London electoral district was based primarily on the boundaries of the town of London, on the Ontario Peninsula. The town of London was the major centre of the electoral district.

The Union Act, 1840 had merged the two provinces of Upper Canada and Lower Canada into the Province of Canada, with a single Parliament. The separate parliaments of Lower Canada and Upper Canada were abolished. The Union Act provided that the town of London would constitute one electoral district in the Legislative Assembly of the new Parliament, but gave the Governor General of the Province of Canada the power to draw the boundaries for the electoral district.

The first Governor General, Lord Sydenham, issued a proclamation shortly after the formation of the Province of Canada in early 1841, establishing the boundaries for the electoral district:

The Town of London shall be bounded and limited as follows :—commencing on the north branch of the River Thames, between the second and third concessions of the Township of London, at the north-west angle of the said Town of London; then, north, sixty-eight degrees, thirty minutes east, one hundred and fifty chains, more or less, to the limit between lots numbers eleven and twelve of said Township; then south, twenty-one degrees, thirty minutes east, two hundred and eleven chains, more or less, to the River Thames; then westerly and northerly along the said River, to the forks, near Dundas street, forming the north branch of the said River; then along the waters of the said north branch, in a northerly direction, to the place of beginning.

== Members of the Legislative Assembly ==

London was represented by one member in the Legislative Assembly. The following were the members for London.

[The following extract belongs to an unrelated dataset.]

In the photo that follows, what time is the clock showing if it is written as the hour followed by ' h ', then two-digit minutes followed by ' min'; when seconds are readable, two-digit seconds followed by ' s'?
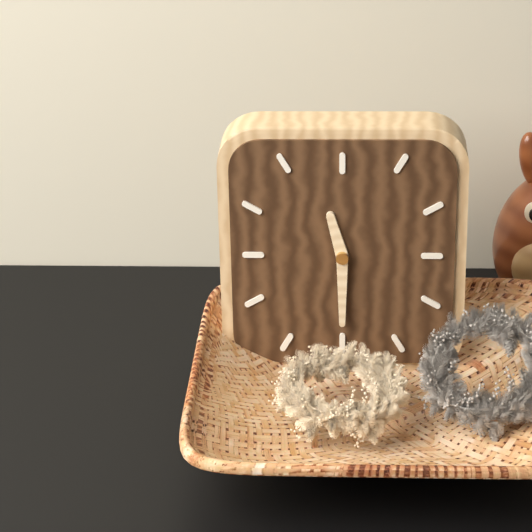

Parliament: Years; Members; Party
1st Parliament 1841–1844: 1841; Hamilton Hartley Killaly; Unionist; moderate Reformer
1842–1843

== Abolition ==

The electoral district was abolished on July 1, 1867, when the British North America Act, 1867 came into force, creating Canada and splitting the Province of Canada into Quebec and Ontario. It was succeeded by the electoral districts of London in both the House of Commons of Canada and the Legislative Assembly of Ontario.